● **Task details**: Print the part of the forum thread on HDF5 versus text files below, exactly as it appears, from "could you pls" to "large files (~750Meg).".

● **Selected passage**:
━━━━━━

HDF5 vs. text file for storing data?

Batman28 · Jan 29, 2009

I hear alot about using HDF5 for tick stoing data for back-testing etc. but is it not far simpler reading/writing to a simple .txt file? one can easily load data into memory for analysis and save data too, so the question is what are the advantages of HDF5 vs. normal text file?

appreciate any serious input, thanks

377OHMS · Jan 29, 2009

HDF5 is a binary format, nice small files. Very good for huge data.

Nothing wrong with Ascii files but HDF5 is more appropriate for really large data.

Batman28 · Jan 29, 2009

Quote from 377OHMS:

HDF5 is a binary format, nice small files. Very good for huge data.

Nothing wrong with Ascii files but HDF5 is more appropriate for really large data.

could you pls elaborate? I mean how significant would this be in storing tick data, let's say 1 year 1min data?

Also are there any functionality advantages?

thanks

377OHMS · Jan 29, 2009

Well, the files read into Matlab with just a few lines of code and read in almost instantaneously. Some of my ascii processes can take a minute or two to open large files (~750Meg).

HDF5 files are easier to amend as each entry is a field with attributes. Changing a few rows in an ascii file using Matlab is difficult and usually people resort to perlscript if they are autonomously amending large ascii data files.

Dunno, thats all I can think of right now cause I just woke up.

━━━━━━

● **Information provided**:
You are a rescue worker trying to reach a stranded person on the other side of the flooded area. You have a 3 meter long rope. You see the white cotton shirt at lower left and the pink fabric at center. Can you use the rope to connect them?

━━━━━━

● **Task output**:
could you pls elaborate? I mean how significant would this be in storing tick data, let's say 1 year 1min data?

Also are there any functionality advantages?

thanks

377OHMS · Jan 29, 2009

Well, the files read into Matlab with just a few lines of code and read in almost instantaneously. Some of my ascii processes can take a minute or two to open large files (~750Meg).